Add --allow-tf32 perf tuning argument that can be used to enable tf32

jannehellsten · jannehellsten · commit f7e486786ea7 · 2021-02-11T15:33:35.000+02:00
Defaults to keeping tf32 disabled.  This is because we haven't fully
verified training results with fp32 enabled.
diff --git a/docs/train-help.txt b/docs/train-help.txt
@@ -65,5 +65,6 @@ Options:
   --fp32 BOOL                     Disable mixed-precision training
   --nhwc BOOL                     Use NHWC memory format with FP16
   --nobench BOOL                  Disable cuDNN benchmarking
+  --allow-tf32 BOOL               Allow PyTorch to use TF32 internally
   --workers INT                   Override number of DataLoader workers
   --help                          Show this message and exit.
diff --git a/train.py b/train.py
@@ -61,6 +61,7 @@ def setup_training_loop_kwargs(
     # Performance options (not included in desc).
     fp32       = None, # Disable mixed-precision training: <bool>, default = False
     nhwc       = None, # Use NHWC memory format with FP16: <bool>, default = False
+    allow_tf32 = None, # Allow PyTorch to use TF32 for matmul and convolutions: <bool>, default = False
     nobench    = None, # Disable cuDNN benchmarking: <bool>, default = False
     workers    = None, # Override number of DataLoader workers: <int>, default = 3
 ):
@@ -343,6 +344,12 @@ def setup_training_loop_kwargs(
     if nobench:
         args.cudnn_benchmark = False
 
+    if allow_tf32 is None:
+        allow_tf32 = False
+    assert isinstance(allow_tf32, bool)
+    if allow_tf32:
+        args.allow_tf32 = True
+
     if workers is not None:
         assert isinstance(workers, int)
         if not workers >= 1:
@@ -425,6 +432,7 @@ def convert(self, value, param, ctx):
 @click.option('--fp32', help='Disable mixed-precision training', type=bool, metavar='BOOL')
 @click.option('--nhwc', help='Use NHWC memory format with FP16', type=bool, metavar='BOOL')
 @click.option('--nobench', help='Disable cuDNN benchmarking', type=bool, metavar='BOOL')
+@click.option('--allow-tf32', help='Allow PyTorch to use TF32 internally', type=bool, metavar='BOOL')
 @click.option('--workers', help='Override number of DataLoader workers', type=int, metavar='INT')
 
 def main(ctx, outdir, dry_run, **config_kwargs):
diff --git a/training/training_loop.py b/training/training_loop.py
@@ -115,6 +115,7 @@ def training_loop(
     network_snapshot_ticks  = 50,       # How often to save network snapshots? None = disable.
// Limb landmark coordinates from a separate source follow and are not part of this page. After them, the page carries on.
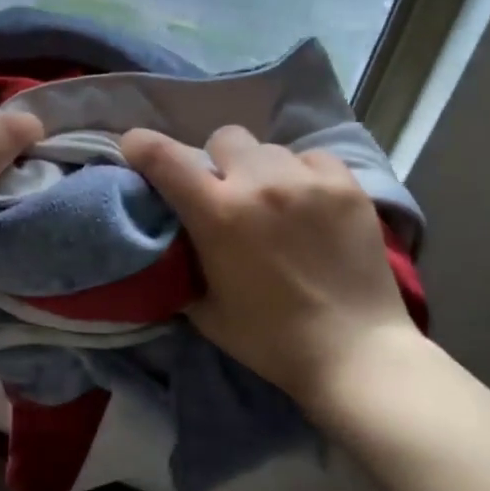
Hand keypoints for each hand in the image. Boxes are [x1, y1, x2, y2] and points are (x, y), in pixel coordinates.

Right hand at [120, 125, 423, 411]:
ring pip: (269, 148)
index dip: (141, 146)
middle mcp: (260, 183)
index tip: (135, 149)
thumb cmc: (270, 339)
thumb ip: (181, 266)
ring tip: (274, 203)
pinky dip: (302, 175)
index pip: (164, 157)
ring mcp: (307, 180)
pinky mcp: (347, 185)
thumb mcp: (204, 310)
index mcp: (217, 214)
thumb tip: (169, 243)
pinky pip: (311, 157)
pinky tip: (310, 205)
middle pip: (223, 138)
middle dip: (217, 163)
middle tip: (226, 194)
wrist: (354, 352)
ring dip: (260, 170)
     resume_pkl              = None,     # Network pickle to resume training from.
     cudnn_benchmark         = True,     # Enable torch.backends.cudnn.benchmark?
+    allow_tf32              = False,    # Enable torch.backends.cuda.matmul.allow_tf32 and torch.backends.cudnn.allow_tf32?
     abort_fn                = None,     # Callback function for determining whether to abort training. Must return consistent results across ranks.
     progress_fn             = None,     # Callback function for updating training progress. Called for all ranks.
 ):
@@ -124,6 +125,8 @@ def training_loop(
     np.random.seed(random_seed * num_gpus + rank)
     torch.manual_seed(random_seed * num_gpus + rank)
     torch.backends.cudnn.benchmark = cudnn_benchmark    # Improves training speed.
+    torch.backends.cuda.matmul.allow_tf32 = allow_tf32  # Allow PyTorch to internally use tf32 for matmul
+    torch.backends.cudnn.allow_tf32 = allow_tf32        # Allow PyTorch to internally use tf32 for convolutions
     conv2d_gradfix.enabled = True                       # Improves training speed.
     grid_sample_gradfix.enabled = True                  # Avoids errors with the augmentation pipe.